November 18, 2003


How can anyone ever disprove the brain-in-the-vat theory/the Matrix theory. It seems impossible to counter it. We only experience what our body tells us is happening. Electronic pulses: that is all this reality we experience is. The ever-excellent Baal on the Matrix. Well, as I once remarked, what is interesting about the brain in the vat theory is the vat not the brain. Contrary to certain Cartesian readings (which would suggest that subjectivity is what is most real), the brain in the vat theory implies that subjectivity is a machinic function.

The great disappointment of the Matrix is that, in any case, and, as I've said before, it wouldn't make that much difference whether you were in it or out of it. I for one would vote to be in the Matrix - what's to gain from fighting your way to the 'truth' except some poxy 'enlightenment', pointless paranoia, hokey melodrama and tedious, interminable fight scenes? The fact is, you have personal relationships with people who look exactly as they do in 'reality'. Compare this with Vanilla Sky: a completely enclosed solipsistic world in which the lead character only seems to be having relationships with others. That seems to me a relevant difference, unlike the differences between the Matrix simworld and the world outside it.

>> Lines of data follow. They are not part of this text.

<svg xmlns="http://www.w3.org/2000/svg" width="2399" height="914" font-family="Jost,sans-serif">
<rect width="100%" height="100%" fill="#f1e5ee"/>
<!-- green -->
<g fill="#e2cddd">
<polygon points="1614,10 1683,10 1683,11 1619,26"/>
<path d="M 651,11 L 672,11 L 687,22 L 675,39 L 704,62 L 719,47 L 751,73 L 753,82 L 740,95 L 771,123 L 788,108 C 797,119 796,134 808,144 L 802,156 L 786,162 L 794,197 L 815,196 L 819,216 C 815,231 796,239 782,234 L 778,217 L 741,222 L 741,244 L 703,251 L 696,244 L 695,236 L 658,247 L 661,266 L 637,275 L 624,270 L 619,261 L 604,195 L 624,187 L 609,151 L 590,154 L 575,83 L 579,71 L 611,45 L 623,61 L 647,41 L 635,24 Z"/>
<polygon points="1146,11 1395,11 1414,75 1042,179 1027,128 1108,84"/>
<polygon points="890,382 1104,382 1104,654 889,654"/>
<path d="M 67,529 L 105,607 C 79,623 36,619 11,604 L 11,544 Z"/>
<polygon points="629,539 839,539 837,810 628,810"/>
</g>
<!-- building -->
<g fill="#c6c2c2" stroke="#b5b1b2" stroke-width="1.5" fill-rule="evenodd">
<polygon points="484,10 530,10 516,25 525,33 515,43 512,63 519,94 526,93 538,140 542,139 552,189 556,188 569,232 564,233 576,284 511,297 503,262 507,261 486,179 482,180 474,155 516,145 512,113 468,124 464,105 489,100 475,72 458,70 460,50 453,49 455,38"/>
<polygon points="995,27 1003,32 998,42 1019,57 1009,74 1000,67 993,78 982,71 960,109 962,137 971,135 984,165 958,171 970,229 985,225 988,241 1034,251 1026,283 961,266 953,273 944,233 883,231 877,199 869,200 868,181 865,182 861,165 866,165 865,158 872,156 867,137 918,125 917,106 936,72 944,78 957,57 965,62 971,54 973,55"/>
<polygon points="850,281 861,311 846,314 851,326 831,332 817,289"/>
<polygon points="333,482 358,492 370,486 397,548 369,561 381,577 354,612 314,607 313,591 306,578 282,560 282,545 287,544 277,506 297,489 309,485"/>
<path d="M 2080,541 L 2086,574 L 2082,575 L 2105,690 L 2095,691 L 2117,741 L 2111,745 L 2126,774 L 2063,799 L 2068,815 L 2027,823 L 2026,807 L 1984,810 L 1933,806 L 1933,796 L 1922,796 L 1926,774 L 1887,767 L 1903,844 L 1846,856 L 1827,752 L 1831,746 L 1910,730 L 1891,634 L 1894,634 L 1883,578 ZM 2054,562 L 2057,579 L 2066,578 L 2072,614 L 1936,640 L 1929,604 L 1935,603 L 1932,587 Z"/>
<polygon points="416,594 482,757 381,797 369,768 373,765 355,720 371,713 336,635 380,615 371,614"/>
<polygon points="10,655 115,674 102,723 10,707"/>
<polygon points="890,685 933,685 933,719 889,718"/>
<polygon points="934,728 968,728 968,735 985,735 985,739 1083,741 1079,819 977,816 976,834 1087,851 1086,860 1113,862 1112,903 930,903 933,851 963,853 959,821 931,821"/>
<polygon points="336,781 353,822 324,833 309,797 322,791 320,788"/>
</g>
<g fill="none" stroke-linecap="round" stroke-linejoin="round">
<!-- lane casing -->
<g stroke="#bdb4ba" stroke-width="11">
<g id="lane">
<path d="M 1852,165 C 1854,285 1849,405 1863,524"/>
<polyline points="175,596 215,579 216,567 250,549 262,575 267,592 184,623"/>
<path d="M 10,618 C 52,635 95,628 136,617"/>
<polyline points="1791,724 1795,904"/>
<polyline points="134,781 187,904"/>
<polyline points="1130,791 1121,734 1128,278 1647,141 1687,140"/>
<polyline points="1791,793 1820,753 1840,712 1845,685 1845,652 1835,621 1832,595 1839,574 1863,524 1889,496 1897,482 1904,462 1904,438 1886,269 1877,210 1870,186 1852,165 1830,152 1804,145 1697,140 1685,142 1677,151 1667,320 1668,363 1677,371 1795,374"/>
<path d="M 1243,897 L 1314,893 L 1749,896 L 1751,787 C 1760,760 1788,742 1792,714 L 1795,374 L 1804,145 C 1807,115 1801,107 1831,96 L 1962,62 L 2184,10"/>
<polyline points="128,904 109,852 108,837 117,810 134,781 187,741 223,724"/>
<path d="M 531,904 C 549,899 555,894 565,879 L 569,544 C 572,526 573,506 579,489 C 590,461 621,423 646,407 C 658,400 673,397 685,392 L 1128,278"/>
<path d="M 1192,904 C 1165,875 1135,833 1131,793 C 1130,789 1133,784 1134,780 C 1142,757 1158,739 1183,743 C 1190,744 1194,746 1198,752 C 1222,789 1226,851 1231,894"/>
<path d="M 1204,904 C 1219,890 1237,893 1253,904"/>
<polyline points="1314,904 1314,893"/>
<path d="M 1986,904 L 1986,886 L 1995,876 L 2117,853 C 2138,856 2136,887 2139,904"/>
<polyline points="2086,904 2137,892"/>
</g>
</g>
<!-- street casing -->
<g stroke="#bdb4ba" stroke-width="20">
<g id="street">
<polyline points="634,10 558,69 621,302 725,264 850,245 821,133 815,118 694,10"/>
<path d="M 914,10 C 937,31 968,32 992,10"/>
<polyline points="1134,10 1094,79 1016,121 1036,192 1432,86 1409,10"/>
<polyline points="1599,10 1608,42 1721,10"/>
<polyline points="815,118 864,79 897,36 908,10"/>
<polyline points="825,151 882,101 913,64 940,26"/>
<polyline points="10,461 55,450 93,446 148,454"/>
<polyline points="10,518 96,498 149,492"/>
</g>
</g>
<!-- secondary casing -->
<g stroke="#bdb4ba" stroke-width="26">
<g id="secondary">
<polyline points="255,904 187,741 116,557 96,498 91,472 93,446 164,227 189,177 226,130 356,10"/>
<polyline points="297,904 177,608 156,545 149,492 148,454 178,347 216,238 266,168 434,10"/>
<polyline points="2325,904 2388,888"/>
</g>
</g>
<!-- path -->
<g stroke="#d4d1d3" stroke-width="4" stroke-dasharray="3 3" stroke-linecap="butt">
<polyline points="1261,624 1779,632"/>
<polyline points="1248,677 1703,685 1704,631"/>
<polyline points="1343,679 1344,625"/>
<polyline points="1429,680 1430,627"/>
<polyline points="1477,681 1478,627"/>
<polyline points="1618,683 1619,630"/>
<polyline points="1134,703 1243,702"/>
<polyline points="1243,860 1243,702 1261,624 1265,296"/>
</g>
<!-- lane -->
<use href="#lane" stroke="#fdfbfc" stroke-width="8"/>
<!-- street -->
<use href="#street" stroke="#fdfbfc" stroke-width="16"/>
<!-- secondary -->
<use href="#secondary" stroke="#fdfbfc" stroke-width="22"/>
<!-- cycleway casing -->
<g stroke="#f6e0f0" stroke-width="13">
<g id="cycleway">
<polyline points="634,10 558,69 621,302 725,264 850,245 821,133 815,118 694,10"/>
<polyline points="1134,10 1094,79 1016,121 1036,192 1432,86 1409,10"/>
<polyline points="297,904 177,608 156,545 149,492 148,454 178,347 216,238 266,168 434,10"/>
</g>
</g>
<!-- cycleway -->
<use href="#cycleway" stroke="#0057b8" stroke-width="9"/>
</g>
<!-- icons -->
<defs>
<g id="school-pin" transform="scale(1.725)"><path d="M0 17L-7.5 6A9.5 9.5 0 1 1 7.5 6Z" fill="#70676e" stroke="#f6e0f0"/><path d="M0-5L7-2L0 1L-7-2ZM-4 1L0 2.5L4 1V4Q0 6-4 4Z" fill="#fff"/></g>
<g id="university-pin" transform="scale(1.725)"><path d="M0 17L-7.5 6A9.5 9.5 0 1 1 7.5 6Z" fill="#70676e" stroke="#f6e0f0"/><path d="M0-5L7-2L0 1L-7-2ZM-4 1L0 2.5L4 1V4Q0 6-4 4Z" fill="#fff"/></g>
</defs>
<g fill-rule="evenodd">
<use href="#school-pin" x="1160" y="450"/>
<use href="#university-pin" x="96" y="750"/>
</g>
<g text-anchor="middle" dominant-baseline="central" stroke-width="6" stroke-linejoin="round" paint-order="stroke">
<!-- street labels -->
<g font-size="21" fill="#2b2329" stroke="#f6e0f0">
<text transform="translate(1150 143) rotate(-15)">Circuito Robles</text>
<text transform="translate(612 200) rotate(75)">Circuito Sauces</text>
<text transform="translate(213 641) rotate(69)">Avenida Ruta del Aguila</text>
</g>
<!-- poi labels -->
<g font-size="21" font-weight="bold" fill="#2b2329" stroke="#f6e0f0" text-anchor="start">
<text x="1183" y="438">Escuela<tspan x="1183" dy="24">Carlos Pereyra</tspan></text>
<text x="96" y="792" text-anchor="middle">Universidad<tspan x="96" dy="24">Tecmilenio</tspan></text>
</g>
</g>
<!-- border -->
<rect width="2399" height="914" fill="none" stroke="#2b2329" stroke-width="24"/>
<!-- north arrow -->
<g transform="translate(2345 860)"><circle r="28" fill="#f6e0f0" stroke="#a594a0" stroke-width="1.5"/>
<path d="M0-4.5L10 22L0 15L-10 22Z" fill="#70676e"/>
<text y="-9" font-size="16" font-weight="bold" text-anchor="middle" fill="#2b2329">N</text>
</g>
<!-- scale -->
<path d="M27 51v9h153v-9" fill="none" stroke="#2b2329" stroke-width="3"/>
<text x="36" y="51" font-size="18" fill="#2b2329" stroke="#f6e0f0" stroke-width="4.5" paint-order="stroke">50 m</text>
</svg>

OK, this is said without seeing the third one. I fell asleep in the second one, which reinforced my impression that it was like a dream of looking over someone else's shoulder while they were playing a videogame. Interrupted by some of the most inept, comic geeks' idea of 'intellectual' dialogue. That scene at the end with the Architect was toe-curlingly embarrassing; as, for a matter of fact, was that 'club' scene at the start (like the Duran Duran Wild Boys video twenty years too late, and worse).

Wow, I'm angry today.

Suffice it to say that I was as surprised at Baal's admiration of the Matrix trilogy as I was at Angus' claim that Pulp Fiction was the best film of the nineties.

Don't even start me on Tarantino. Although I don't need to bother. Since even his admirers couldn't get it up for Kill Bill, it's pretty obvious that his iconic days are numbered.

Posted by mark at November 18, 2003 09:33 PM | TrackBack

;-) I think I am alone (in the entire world) in thinking the 'club' scene was OK, actually quite beautiful. I had a strong emotional response to the entire trilogy, for some reason, which I put down to either immaturing with age or a lack of aesthetic sophistication on my part.
I suspect the Architect scene was 'meant' to be embarassing actually....
However I agree: better in the Matrix than out. Well, I spose we ARE in the matrix arent we. Or we wouldnt be able to do this.
Glad you are back

Posted by: Baal at November 19, 2003 10:26 AM

Completely agree, the "real" world in The Matrix is b-o-r-i-n-g, I'd much rather live in the matrix, a world where the very worst thing that can happen is that you have to go to a boring job every day. I mean, hello!

Won't attempt to defend Tarantino in any rational way...what can I say, I walked out of Pulp Fiction feeling like I'd just had something rather good injected into my veins. My admiration for it really is more visceral than anything else. (Ha, what a cop-out, sorry, I'm tired.)

Posted by: Angus at November 19, 2003 11:37 AM

I'm Down with Bert on this one:

Hubert Dreyfus is a philosopher known both for his pioneering discussion of the philosophical problems of Artificial Intelligence, and his work in bridging the gap between recent European and English-language philosophy. In "The Brave New World of The Matrix," he and his son Stephen Dreyfus draw on the phenomenological tradition that began with Edmund Husserl and culminates in Maurice Merleau-Ponty to discuss the skeptical and moral problems raised by the film. They argue that the real worry facing folks trapped in the Matrix involves not deception or the possession of possibly false beliefs, but the limits on creativity imposed by the Matrix. Following Martin Heidegger in suggesting that our human nature lies in our capacity to redefine our nature and thereby open up new worlds, they conclude that this capacity for radical creation seems unavailable to those locked within the pre-programmed confines of the Matrix.

Posted by: Peter M at November 19, 2003 11:54 PM

i liked the first matrix. i thought it was about taking acid. i might be wrong, but i doubt it.

Posted by: luke at November 21, 2003 12:50 PM

I once watched The Matrix on acid and came to the conclusion that the only significant stuff was containd in the shots of numbers scrolling down the screen. Unhappily I couldn't seem to decode them.

As for Peter M's comment: Neo has no limits imposed upon him by the Matrix at the end of the first film; or at least less than he does in the real world. Dreyfus is commiting the usual egocentric phenomenological error. As Mark says, it's the vat which is interesting, and the potential for creativity, etc. is a lot higher in the matrix than Zion and it's surroundings.